CAPITULO GENERAL: loado seas, mi Señor, … por la fuerza del deseo
Loado seas, mi Señor, por estos días que nos has concedido para reunirnos en Capítulo General en la tierra de uno de tus predilectos, tu “poverello”. Concluida ya esta reunión de abades y abadesas, me retiro al santuario de Asís, donde reposan los restos de San Francisco, para compartir con vosotros lo que el Espíritu me inspire.
Uno de los temas que ha sugerido el Abad General en sus conferencias ha sido el deseo, fuente de vida inserta en lo más profundo de nuestro ser, sin lo cual no avanzamos, pero que tenemos que “ordenar” para que no nos lleve por donde no queramos. Cuando experimentamos el deseo, una fuerza brota en nosotros que nos pone en movimiento, fuerza que nos saca de nuestros estancamientos, fuerza que nos impulsa a caminar con ilusión. Quizá por ello, nuestros estados lánguidos sean reflejo de la ausencia de deseo.
San Bernardo nos habla de ordenar el amor, los afectos, para gozar de su plenitud, pues un amor desordenado se transforma en trampa paralizante, que nos centra más y más en nosotros mismos. Aunque aún es peor no encontrar en nosotros algún deseo que ordenar. Quien carece de deseo, carece de vida. Y el deseo es tanto más sublime cuanto más espiritual, por eso el amor mueve más que cualquier otro bien material. Pero a la plenitud del deseo sólo podemos llegar desde nuestra humanidad más tangible. Su mayor plenitud está en el espíritu, pero no podremos llegar a ella “saltándonos” sus expresiones más tangibles.
San Francisco, hombre de deseos muy humanos, fue arrebatado por un deseo sin límites, un deseo primigenio que le impulsaba a moverse sin desear otra cosa que la de corresponder al amor recibido. Esa fue su conversión. Abrazado a la hermana pobreza, que le libera de todo deseo posesivo, no sólo se despoja de sus ropas, sino incluso de su repugnancia por unos leprosos a los que después abraza y sirve. El deseo primigenio que le despoja de todo es lo que le permite responder a una interpelación imposible del Cristo de San Damián: “Francisco, reconstruye mi Iglesia, que se está cayendo”.
Esa voz también la escuchamos cada uno de nosotros. A nadie se le ha pasado todavía la hora.
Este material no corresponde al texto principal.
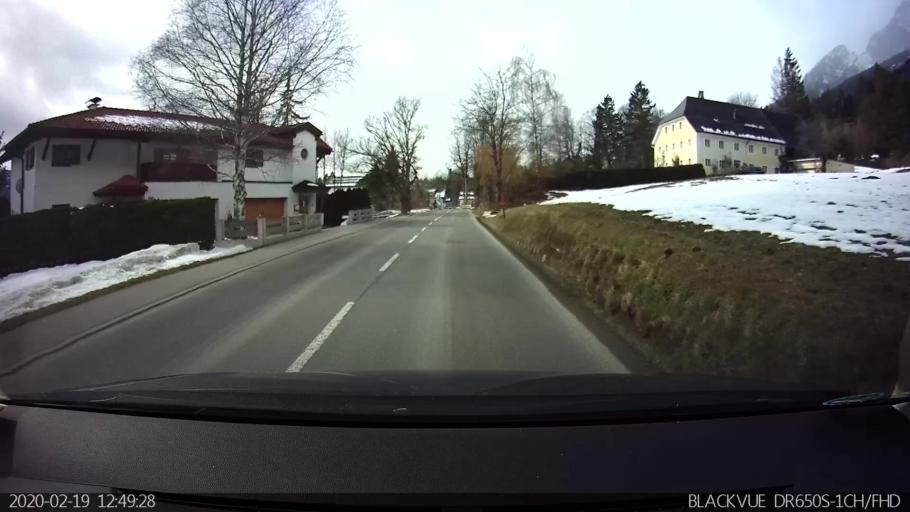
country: AT
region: Tyrol
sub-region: Politischer Bezirk Innsbruck Land
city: Gnadenwald
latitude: 47.3208
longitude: 11.5562
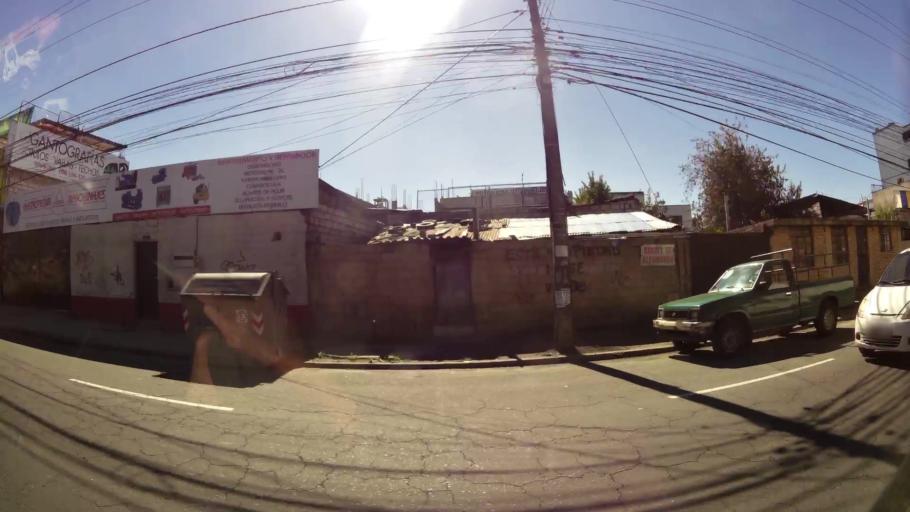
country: EC
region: Pichincha
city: Quito
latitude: -0.1289
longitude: -78.4767
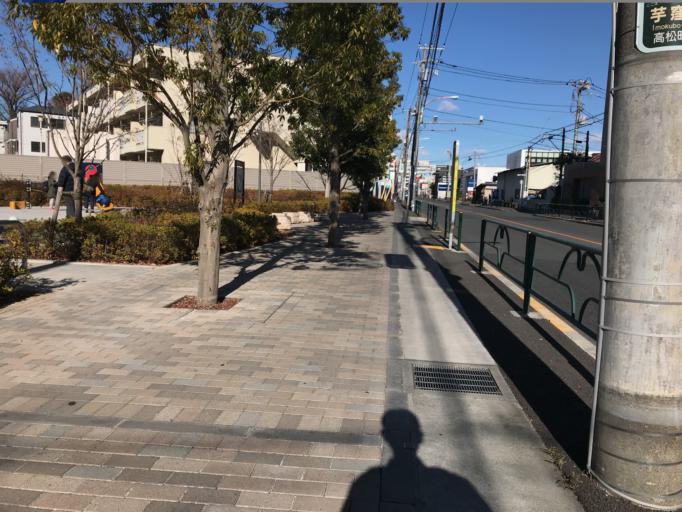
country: JP
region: Tokyo
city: Hino
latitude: 35.7095
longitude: 139.4219
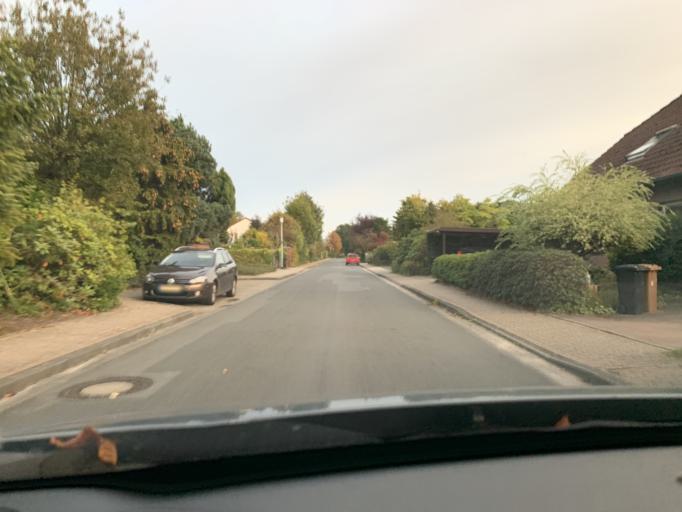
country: DE
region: Lower Saxony
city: Westerstede
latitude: 53.2558
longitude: 7.9047
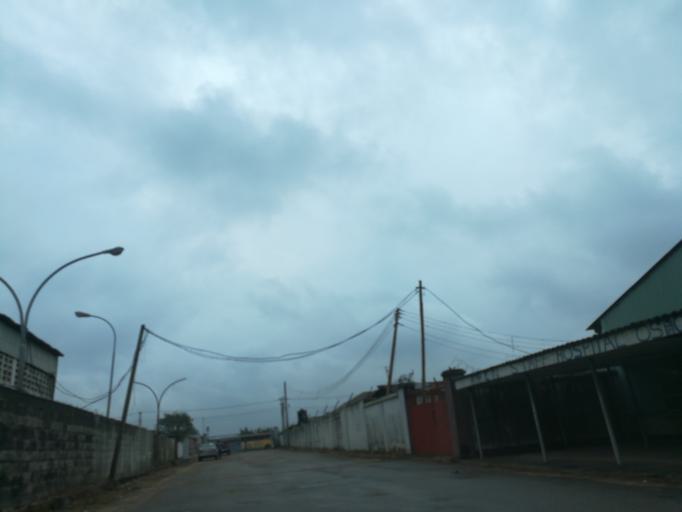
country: NG
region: Lagos
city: Oshodi
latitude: 6.5666
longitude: 3.3460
Siempre es tiempo apropiado para despojarnos y preguntar: Señor, ¿qué quieres que haga? Él actúa en los pobres. Por eso, en este Capítulo, hemos podido exclamar:
– loado seas, mi Señor, porque has infundido en las comunidades más pobres y envejecidas el deseo de entregarte lo poco que tienen de sí, sin caer en la tristeza del que le quitan la vida añorando otras seguridades.
– loado seas, mi Señor, por los hermanos de China que sobreviven y crecen en la persecución, con un deseo que les ha permitido perseverar y compartir estos días con nosotros tras 50 años de ausencia.
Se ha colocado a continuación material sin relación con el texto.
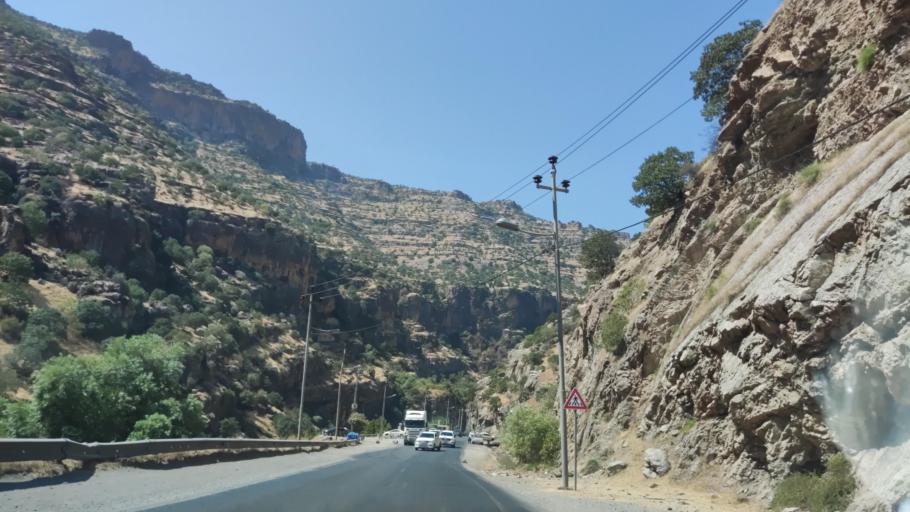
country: IQ
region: Arbil
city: Ruwandiz
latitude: 36.6290
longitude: 44.4712
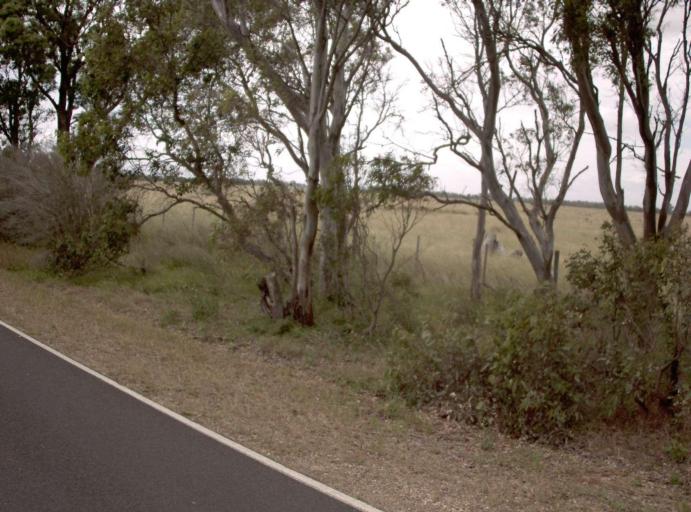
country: AU
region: Victoria
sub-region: Wellington
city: Sale
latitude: -37.9658
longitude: 147.1330
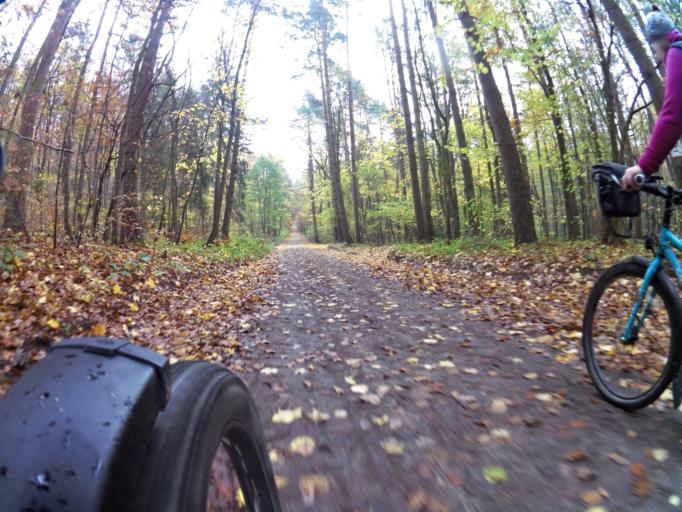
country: PL
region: Pomeranian Voivodeship
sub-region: Powiat pucki
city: Krokowa
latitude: 54.7819
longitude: 18.0886
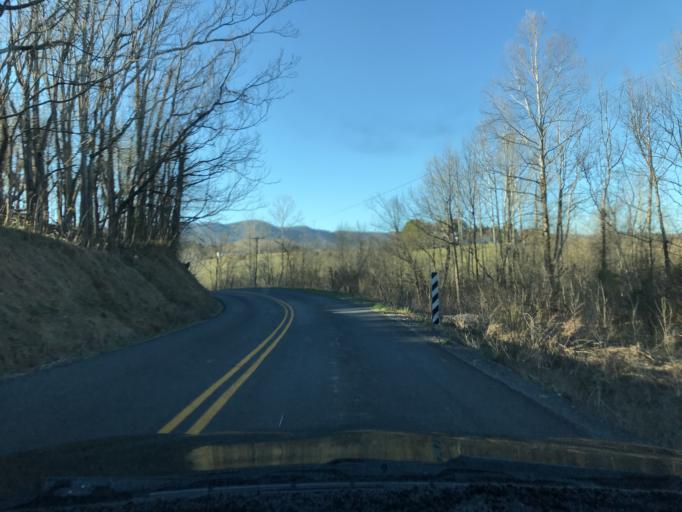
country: US
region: Virginia
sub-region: Botetourt County
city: Blue Ridge
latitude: 37.4045
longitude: -79.7030
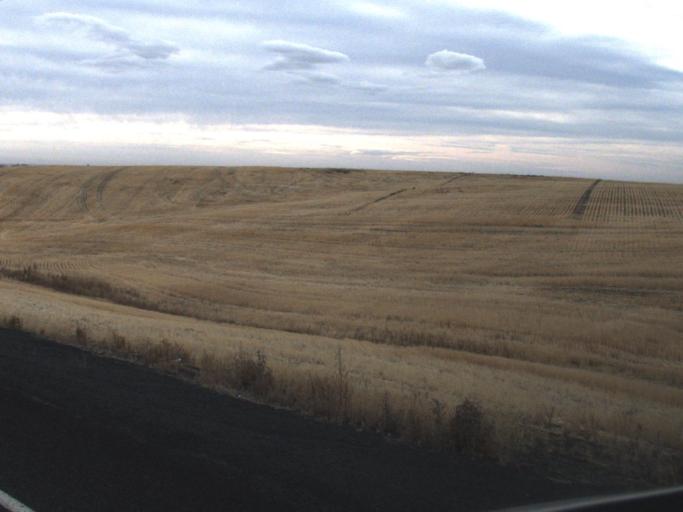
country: US
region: Washington
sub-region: Okanogan County
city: Coulee Dam
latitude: 47.8638
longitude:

– loado seas, mi Señor, por la nueva rama de fraternidades de laicos que, poco a poco, va embelleciendo tu Iglesia cisterciense.
– loado seas, mi Señor, porque en este Capítulo nos has recordado que el papel de los superiores es muy importante, que se dedican a sus comunidades, y que su misión es antes servir que presidir, desvivirse para que otros tengan vida, colocarse a los pies de sus hermanos para ayudar a consolidar el edificio.
– loado seas, mi Señor, porque en este Capítulo nos has empujado a decisiones históricas, como el transformarnos en un solo Capítulo de monjes y monjas en completa igualdad y abierto a una pluralidad cultural más y más patente. Lo diverso nos hace descubrir la identidad de nuestra diferencia y aquello que, por ser esencial, es común a todos, pudiéndose dar una comunión en la complementariedad.
– loado seas, mi Señor, porque también nos has invitado a descubrir lo grande en lo pequeño, lo sublime en lo cercano. El deseo que está fuera de nuestro alcance, produce frustración. Es de sabios saberlo vivir en aquello que tenemos. Entonces la pobreza deja de pedir una palabra de consolación para ser creadora de novedad; la precariedad, asumida en la fe, genera esperanza; la vivencia del amor con los que nos rodean, acrecienta unas buenas y gratificantes relaciones.
– loado seas, mi Señor, porque eres el que eres y nos invitas a alabarte en lo que somos.